The creature smiled at him, massive canines showing behind peeling lips.
Maso recognized a scent, finally: sulphur.
Then the creature roared, and with the sound came a wall of flame, cascading over Maso and burning his eyes and frying his exposed skin like the little pasta dishes he used to eat with his parents when he was little-
Maso saw light, for a moment, and then only blackness.
The pain disappeared after a moment, and the heat and the sound and that brief smell of flesh boiling. But the blackness remained.
Was this death? Or perhaps the moment before death, stretched out to fill that infinite temporal space where Maso was still alive, still capable of thinking. Perhaps this was his life flashing before his eyes, and he simply didn't have anything to remember, no valuable experiences, no friends, only a pointless mission that he'd failed before even starting it.
It was impossible for him to know how much time passed, like that. On the Origin, sensory deprivation had once been a form of torture: with crude implants, it was possible to remove one's perception of time, the basic feelings of body machinations that gave some sense of progression. Being stuck in a void, not knowing how long you'd been there or how long you had left, had broken too many people that the practice was outlawed, long before intercity peace had been established.
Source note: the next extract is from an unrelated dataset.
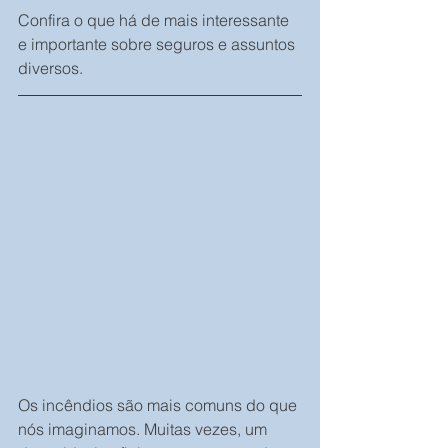
Confira o que há de mais interessante 
e importante sobre seguros e assuntos 
diversos.
Os incêndios são mais comuns do que 
nós imaginamos. Muitas vezes, um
This was like that, Maso imagined. Not even the slightest indication of his existence remained. When he tried to blink, it was like nothing happened. His muscles didn't respond, or maybe they did, and he simply didn't feel anything. He tried to imagine that he felt blood pulsing in his ears, but even that was futile.
Beyond his mind, the fact that he could still think, only one thing existed, and it was unending darkness.
And then, some indeterminate period of time later, bright white text appeared in the darkness.